I have finally gotten to the end of my 17th book.  It took a couple of days of fatigue-filled forcefulness – forever fucking my retention – as opposed to literary-inspired love that kept me reading.  Likely, I will not remember the end.  However, very often, the end is not the most important part of the story.  Here are the rememberances that got bookmarked from The Tiger’s Wife by Tea Obreht (also the ONE recommended book from this journey that did not suck serious ass, excuse my less-than educated language), to assist in my retention of the most important parts:

“Magdalena was epileptic, and therefore restricted to small distances and small pleasures. … Darisa, seven years her junior, doted on her, adored everything she adored, and had grown up with the notion that her welfare was his obligation, his responsibility.  Standing in the hallway of their house, watching the footman carry his father’s valises out to the waiting carriage, Darisa would cling to the lapels of the engineer’s coat, and his father would say: ‘You’re a very small boy, but I am going to make you a gentleman.  Do you know how a small boy becomes a gentleman?’

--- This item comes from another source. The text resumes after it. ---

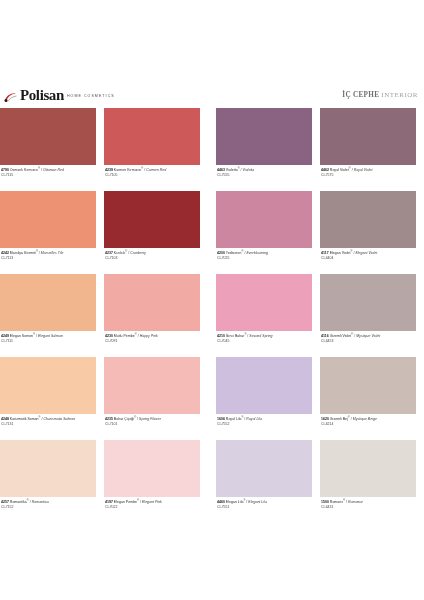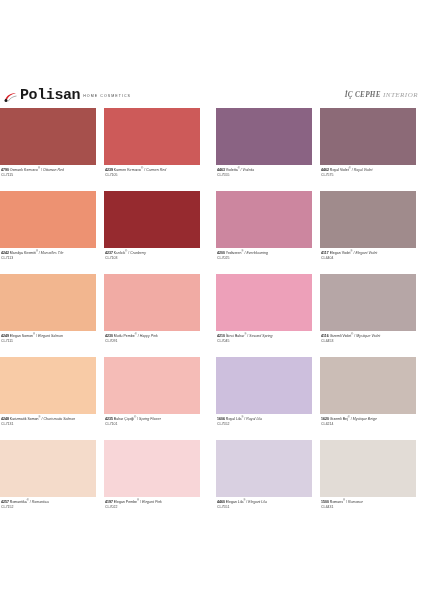"Polisan" .brand-name { font-family: Liberation Mono, monospace -> Liberation Serif, serif }
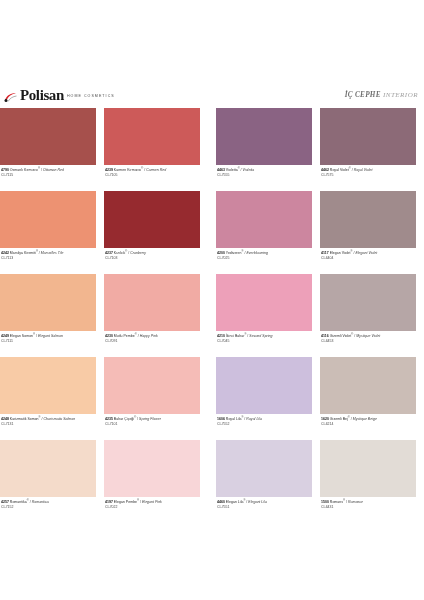"İÇ CEPHE INTERIOR" .header-right { font-style: italic -> none }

‘How?’ Darisa would say, even though he already knew the answer.

‘With a task,’ his father said.  ‘With taking responsibility for others‘” (in keeping with the aforementioned comments, the page number has already been lost and forgotten).

  • It is not the act of being an adult that makes you capable – and in this current climate, ME – of being a Don.  It is the act of being a Don that makes you an adult.

“When your fight has purpose – to free you from something, to interfere on the behalf of an innocent – it has a hope of finality.  When the fight is about unraveling – when it is about your name, the places to which your blood is anchored, the attachment of your name to some landmark or event – there is nothing but hate, and the long, slow progression of people who feed on it and are fed it, meticulously, by the ones who come before them.  Then the fight is endless, and comes in waves and waves, but always retains its capacity to surprise those who hope against it” (283).

  • There is purpose in Tz’u.  There is purpose in being the dependable.  There is value in being the person upon which people depend.  I find value and purpose in being that person.  I find value and purpose in fighting that fight.  I find value and purpose in being Don.  That fight, that courageously caring fight, has purpose = Tz’u.  And therefore, that purpose and value and Tz’u will ALWAYS be tied to hope and love and faith and caring and belief in flying mother-fucking penguins that ride chipped unicorns into the darkest corners of the blackness and come out with black, bile-infested blood on their bayonets (there’s the alliteration again!).  That fight, our recovery fight, will forever-ever have purpose.